Task requirements:
a: Summarize the passage on quark degrees of freedom in nuclear matter in two sentences.
b: Continue the passage on quark degrees of freedom in nuclear matter, picking up after its last sentence.

Text excerpt:
****************************************
In this case the integer charged degrees of freedom for the most part match 
the expected features of ordinary nuclear matter! This complements 
the proposal set forward in \cite{SWCONT,SWCONT2} 
of a quark description of nuclear matter phases.
There are only two degrees of freedom, corresponding to the quarks of 
the third color, which carry baryon number $\tilde{B}=1$. The dressed
up quark of the third color carries electric charge 
$\tilde{Q}=+1$ and the corresponding down quark is electrically neutral.
These are the only low energy baryonic degrees of freedom 
and share the properties of the proton and the neutron, respectively.
The remaining dressed triplet and singlet acquire a large gap and
are heavy, since only the quarks of the first two colors are involved
in the diquark gap. They carry integer charges $\tilde{Q}=1,0,-1$ for 
the triplet and $\tilde{Q}=0$ for the singlet and zero baryon number 
$\tilde{B}$. There is also a triplet of collective modes associated 
with chiral symmetry breaking. The broken symmetry generators
are given by the axial charges and the massless bosons match the 
quantum numbers of the three pions. 

There is an octet of massive gluons with quantum numbers of  
the octet of vector mesons. It is surprising at first sight 
that in a pure two-flavor theory there seem to be states
known from a three-flavor theory, which is 
a consequence of the complete breaking of color. We note that
the diquark condensate contributes to the mass of the
$K^*$- and $\omega$-meson but not to the mass of the $\rho$-meson.
The situation is similar to the fermionic sector
discussed above where an additional heavy triplet and singlet
appeared. The low energy theory should contain the expected
two-flavor degrees of freedom. We also note that 
the vector meson $\sim \lambda_8$, which is a singlet under isospin, 
plays the role of the $\omega$ in the two flavor theory. \\ 

We emphasize that there is no guarantee that condensation occurs
in the adjoint quark-antiquark channel. Only for sufficiently strong 
coupling condensation can occur in this channel. Ref.\ \cite{CWINST}
points out that in three-flavor QCD the instanton induced axial anomaly 
results in a cubic term in the effective potential for scalar 
color-singlet and octet quark-antiquark 
states. This induces a nonzero color-octet and singlet quark-antiquark 
condensate in the vacuum \cite{CWINST}\footnote{In contrast, 
for standard mean field treatments as in \cite{klevansky} the 
instanton interaction is attractive in the Hartree approximation.
****************************************
Collected data:
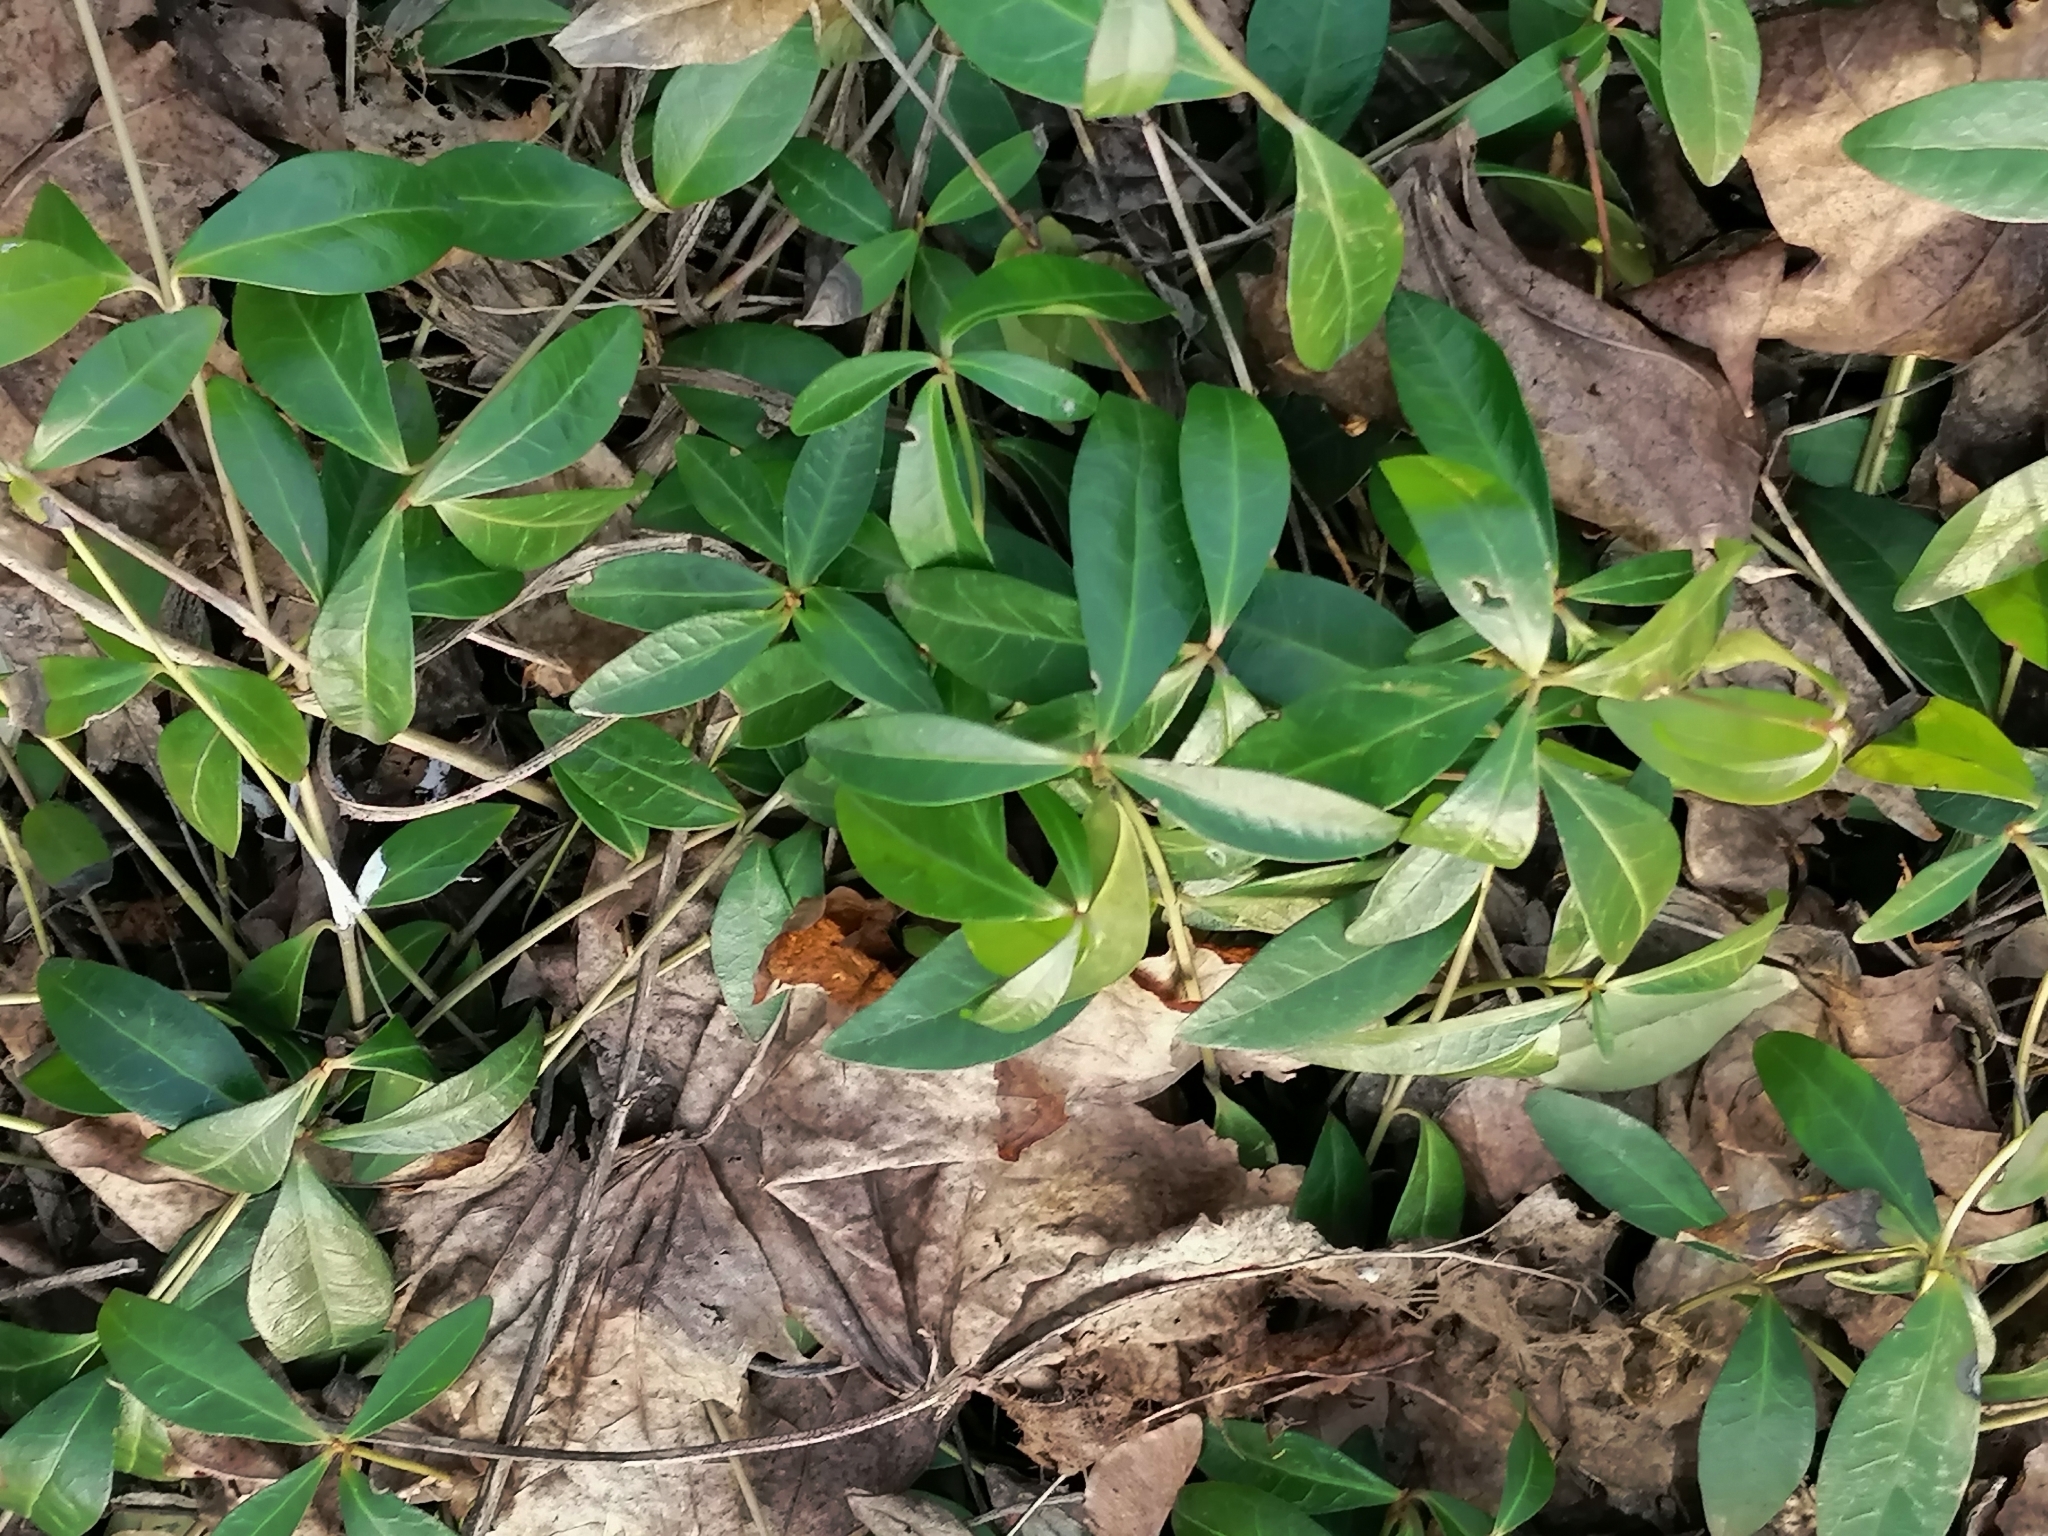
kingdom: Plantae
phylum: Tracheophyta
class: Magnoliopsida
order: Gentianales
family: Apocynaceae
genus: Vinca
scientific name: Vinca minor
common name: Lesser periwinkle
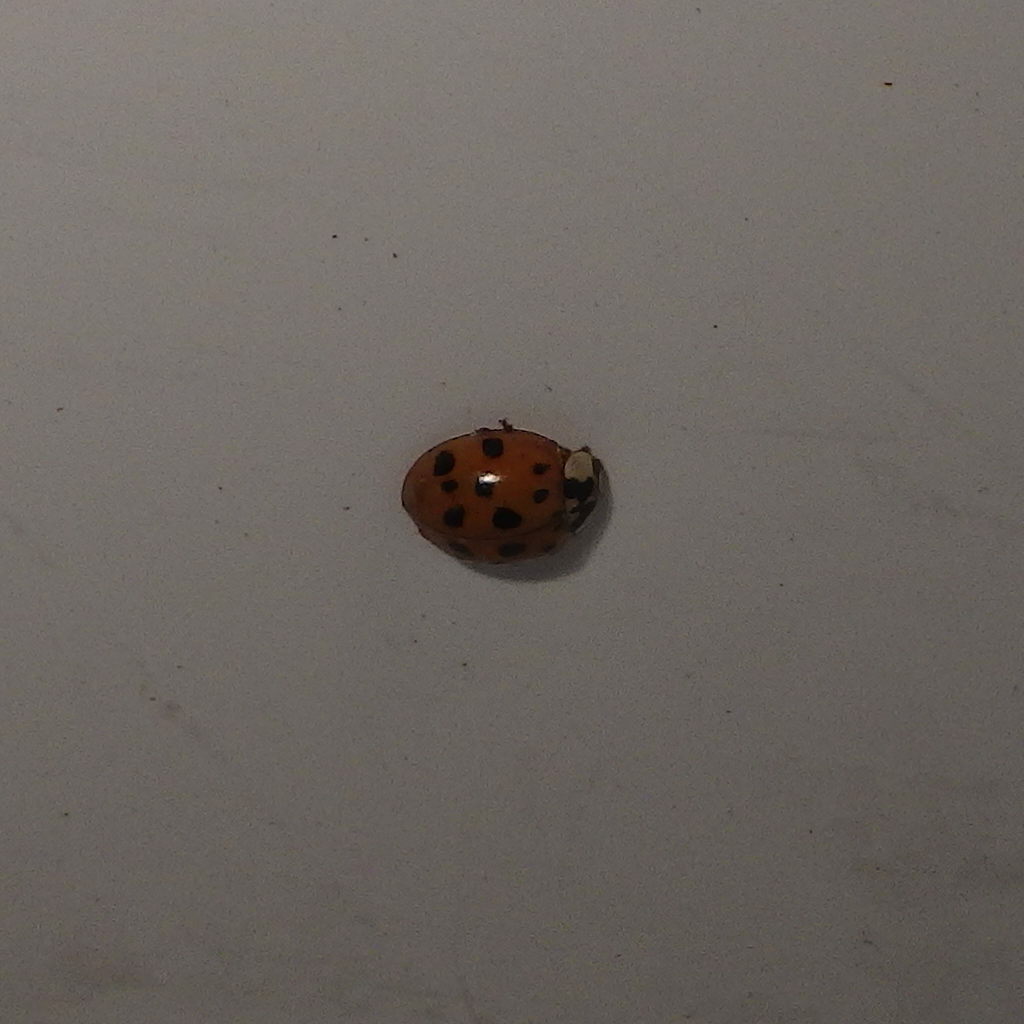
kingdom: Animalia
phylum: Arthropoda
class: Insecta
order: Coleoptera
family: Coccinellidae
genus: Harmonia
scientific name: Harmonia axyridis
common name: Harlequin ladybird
****************************************
Outputs for the tasks:
a: The dressed quarks of the third color are the only low energy baryonic degrees of freedom: a charged one and a neutral one that share the properties of the proton and the neutron. The remaining triplet and singlet are heavy, three massless bosons match the pions, and an octet of massive gluons has the quantum numbers of the vector mesons, yet condensation in the adjoint quark-antiquark channel is not guaranteed and can occur only for sufficiently strong coupling.

b:
The Fock contribution gives a large cancellation and renders the 
interaction repulsive. One-gluon exchange induced interactions, relevant at 
asymptotically high densities, are repulsive in the adjoint 
quark-antiquark channel.}. A similar mechanism for two flavors is discussed in
\cite{BWINST}.   

In the following we will show in a simple quark model that for sufficiently
strong attractive interaction in the adjoint quark-antiquark channel
simultaneous condensation occurs for not too high densities. 
The main outcome is described in fig.\ \ref{2sccfl}. 
The result is encouraging. 
The equivalent calculation looking for condensation in the standard 
chiral condensate and the color-antitriplet diquark channel
found no simultaneous condensation \cite{BR,CD}. 




\section{A simple model for two-flavor color-flavor locking}

\hspace*{0.7cm}
{\bf Color-octet and antitriplet channels.\ } We consider a class of 
fermionic models similar to the Nambu--Jona-Lasinio model \cite{NJL} for 
QCD where quarks interact via effective 
four-fermion interactions. 
The model reflects the two-flavor chiral symmetry of
QCD as an $O(4) \sim SU(2)_L \times SU(2)_R$ symmetry. 
Color is realized as a global symmetry. We will only use this model here
to describe the qualitative behavior of quarks in the high density phase
and do not apply it to the vacuum. 
In the presence of a nonvanishing chemical potential $\mu$ 
for (net) quark number, the quadratic part $S_{0}$
of the Euclidean action $S=S_0+S_{\rm INT}$ in momentum 
space is\footnote{We use the conventions employed in ref.\ \cite{BR}.}
\beq
S_{0}= \int \frac{d^4 q}{(2\pi)^4}
\bar{\psi}_a^{\alpha}(q) \left(
\gamma^{\nu}q_{\nu}+i m+ i \gamma^{0} \mu\right)\psi_a^{\alpha}(q) \, 
\label{s0}
\eeq
with an average current quark mass $m$. The interaction part
is taken to contain an interaction in the color-antitriplet
diquark channel and in the color-octet quark-antiquark channel,  
$S_{\rm INT}=S_{\rm INT}^{\bf (\bar{3})}+S_{\rm INT}^{\bf (8)}$
with
\bea
S_{\rm INT}^{(\bar{\bf{3}}_c)} &=&  
- G_{\Delta} \int \frac{d^4 p}{(2\pi)^4} \Big\{
O^{*\, j}_{(\Delta)}[\bar{\psi};p]
  O^{j}_{(\Delta)}[\psi;p] \Big\}\,\, ,
\nonumber\\[0.3cm]
S_{\rm INT}^{(\bf{8}_c)} &=& - G_{\chi} \int
\frac{d^4 p}{(2\pi)^4}\Big\{  O_{(\delta_8)}^{si}[\psi,\bar{\psi};-p] 
 O_{(\delta_8)}^{si}[\psi,\bar{\psi};p]   
\nnn &&   
+ O_{(\eta_8)}^i[\psi,\bar{\psi};-p] 
 O_{(\eta_8)}^i[\psi,\bar{\psi};p]
 \Big\}  \,\, .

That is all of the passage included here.